Dmitry Troyanovsky (MFA, American Repertory Theatre/Moscow Art Theatre Institute for Higher Theatre Training at Harvard University, 2000), assistant professor of theater arts. Troyanovsky completed his undergraduate degree in Theater Arts and Politics at Brandeis in 1998. He joins Brandeis after several years directing theater productions nationally and internationally, and, for the last three years, serving as an assistant professor at Tulane University. Troyanovsky works cross-disciplines using music, dance, and movement, and currently is moving into directing opera. He also works cross-culturally as evidenced by his productions in Russia and in Shaghai. Troyanovsky will offer courses in Directing, Improvisation for Theatre, Acting, and Queer Theater.

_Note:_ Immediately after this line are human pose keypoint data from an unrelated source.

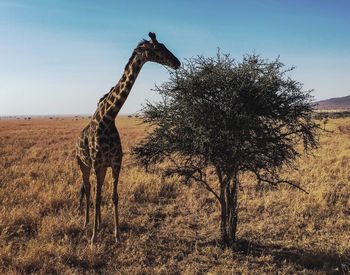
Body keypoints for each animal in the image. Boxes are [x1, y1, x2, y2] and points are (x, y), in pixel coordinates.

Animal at [76, 32, 180, 246]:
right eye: (159, 48)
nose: (177, 62)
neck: (107, 119)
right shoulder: (97, 163)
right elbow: (97, 197)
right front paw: (93, 238)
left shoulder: (116, 163)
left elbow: (114, 196)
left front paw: (116, 234)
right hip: (83, 164)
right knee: (89, 190)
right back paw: (87, 223)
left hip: (101, 168)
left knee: (97, 190)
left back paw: (99, 224)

Brandeis International Business School

Economics

Alice Hsiaw (PhD, Princeton University, 2010), assistant professor of economics. After completing her doctorate, Hsiaw spent a year as a postdoctoral fellow at Harvard University, before joining the faculty of Holy Cross College. Her research interests are in behavioral economics and applied microeconomic theory, and she has published papers in the Journal of Economic Behavior & Organization and the Journal of Economic Theory. At Holy Cross she taught foundational courses in macroeconomics and microeconomics, as well as behavioral economics and research methods. In her first semester at Brandeis she is teaching a graduate course in managerial economics.

Heller School for Social Policy and Management

Joel Cutcher-Gershenfeld (PhD, Massachusetts Institute of Technology, 1988), professor. Cutcher-Gershenfeld teaches operations management and strategic management.  He leads a multi-university research team on stakeholder alignment, which is a foundation for agile institutions in the 21st century. Cutcher-Gershenfeld previously served as a professor and dean in the School of Labor and Employment Relations at the University of Illinois, where he has a continuing affiliation with the National Center for Supercomputing Applications. Cutcher-Gershenfeld is an award-winning author who has co-authored or co-edited eleven books and over ninety articles, book chapters, and policy monographs on high performance work systems, strategic negotiations, transformation in employment relations, economic development, and engineering systems.  He has helped to lead large-scale change initiatives in pubic and private sectors in Australia, Bermuda, Canada, England, Iceland, Jamaica, New Zeeland, Panama, and the United States. Cutcher-Gershenfeld will join Brandeis in the spring semester.